* **DATA EXTRACT**:
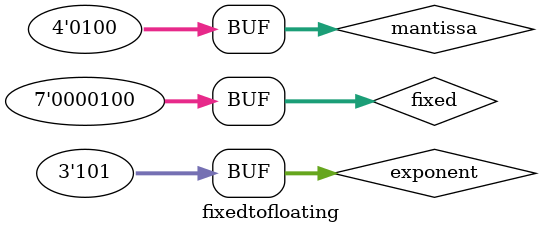
<source format=v>
module fixedtofloating;
reg [6:0] fixed;
reg [3:0] mantissa;
reg [2:0] exponent;
always @ (*) begin
if (fixed[5] != fixed[6]) begin
mantissa[3:0] = {fixed[6],fixed[5],fixed[4],fixed[3]};
exponent[2:0] = 3'b000;
end else if (fixed[4] != fixed[6]) begin
mantissa[3:0] = {fixed[5],fixed[4],fixed[3],fixed[2]};
exponent[2:0] = 3'b111;
end else if (fixed[3] != fixed[6]) begin
mantissa[3:0] = {fixed[4],fixed[3],fixed[2],fixed[1]};
exponent[2:0] = 3'b110;
end else if (fixed[2] != fixed[6]) begin
mantissa[3:0] = {fixed[3],fixed[2],fixed[1],fixed[0]};
exponent[2:0] = 3'b101;
end else begin
mantissa[3:0] = {fixed[2],fixed[1],fixed[0],1'b0};
exponent[2:0] = 3'b100;
end
end

initial 
begin
$monitor($time," Fixed Point Input = %b \t Mantissa = %b \t Exponent = %b \n",fixed[6:0],mantissa[3:0],exponent[2:0]);
#10;
fixed[6:0] = 1100100;
#50;
fixed[6:0] = 1010010;
#50;
fixed[6:0] = 0011100;
#50;
fixed[6:0] = 0100100;
#50;
end
endmodule

</source>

* **WORK TO BE COMPLETED**: Your reply should be a verbatim retyping of the lines from the one that holds "fixed[6:0] = 1010010;" through the last line of the entries.

* **ANSWER**:
fixed[6:0] = 1010010;
#50;
fixed[6:0] = 0011100;
#50;
fixed[6:0] = 0100100;
#50;
end
endmodule

</source>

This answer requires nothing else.